If childbearing were left to men, our species would have moldered because males could never accommodate the pain. We can barely get through hangovers and football games. (pg 75)I couldn't help but laugh and agree with this quote.
As the story continued, it became extremely apparent not only his lack of belief in Christianity but strong disbelief.
Mother Earth became Papa Sun. Jesus performed the dream of many men--he broke the hymen from the inside out and took up with a hooker. (pg 75)As I am reading this book, I am also reading another book from the same time period, another memoir of sorts by Douglas Adams and Mark Carwardine: Last Chance to See. In this book, Douglas mentions, "It's so bloody hard not to anthromorphise...I tried to imagine instead how [the gorilla] saw us, but of course that's almost impossible to do, because the assumptions you end up making as you try to bridge the imaginative gap are, of course, your own, and the most misleading assumptions are the ones you don't even know you're making." (pg 81). And this is exactly what Chris Offutt and the rest of the Animal Taming crew in the circus do. They antromorphize Gabe, the circus gorilla, assuming it feels and shows emotion the same way we do, and reacting due to these assumptions. "He glanced at us with an expression of terrible humiliation, then hid his face." (pg 101)
My favorite quote from this section is another from his present tense writings.

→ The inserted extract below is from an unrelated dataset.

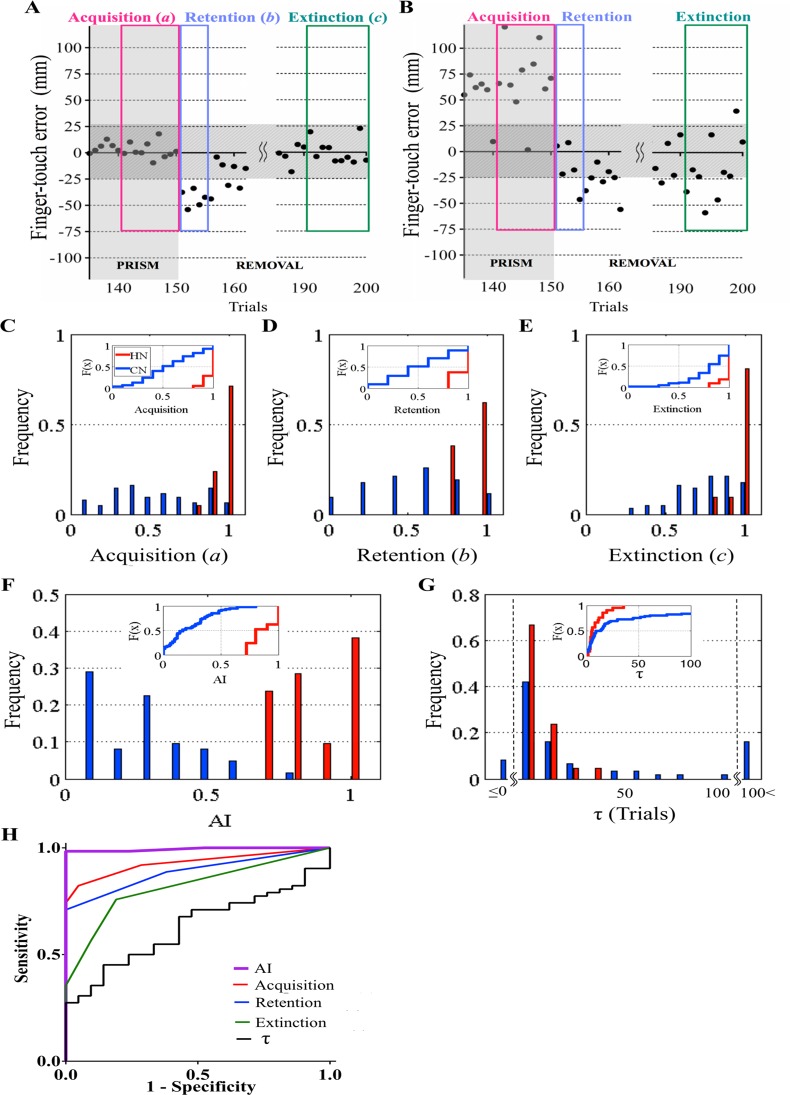
Quantitative evaluation of prism adaptation.(A) An example of adaptation in a healthy subject (HN13) shown in Fig. 2A. The finger-touch error of the last 10 trials of PRISM, and that of the initial five and last 10 trials of REMOVAL are extracted from Fig. 2A. Acquisition, retention, and extinction of adaptation were estimated from the probability of success (a) in the last 10 trials of PRISM (10/10), the probability of failure (b) in the initial five trials of REMOVAL (5/5), and the probability of success (c) in the last 10 trials of REMOVAL (10/10), respectively. AI was calculated as a × b × c and 1 in this case. (B) Similar analysis in CN4 shown in Fig. 2B. a = 1/10, b = 1/5, c = 6/10. AI = (1/10) × (1/5) × (6/10) = 0.012. Horizontally shaded areas in (A) and (B) represent the zone of “correct” touch (within ± 25mm). (C)–(F) Frequency distributions of a (C), b (D), c (E), and AI (F). Insets represent cumulative frequency curves. F(x) represents normal cumulative distribution function. (G) Frequency distribution of the time constant τ (for details, see Materials and Methods). Insets represent cumulative frequency curves of τ. Red columns and lines in (C)–(G) show data for 21 HN subjects. Blue columns and lines in (C)–(G) show data for 62 CN patients. (H) Receiver operating characteristic (ROC) curve analysis in the HN and CN groups. A purple line shows ROC curve for AI, a red line for the probability of acquisition, a blue line for the probability of retention, a green line for the probability of extinction, and a black line for τ.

Taking life is as biologically grounded as giving life. Every animal kills to live. Eating fruit, vegetables, and grain is no escape; plants are living things. They have gender and home, suffer when hurt, and attempt to heal themselves. (pg 89)It is a very interesting concept to believe the plants suffer when hurt, though he may mean suffer differently then the way animals do. When an animal loses a finger, (s)he will suffer with pain, while a plant will suffer with the loss of energy contributed by what ever is injured or torn apart. "I believe that like an amputee whose missing limb aches, the tree knows when a branch is gone." The tree notices the missing source of energy, the missing piece of the whole, regardless of how small.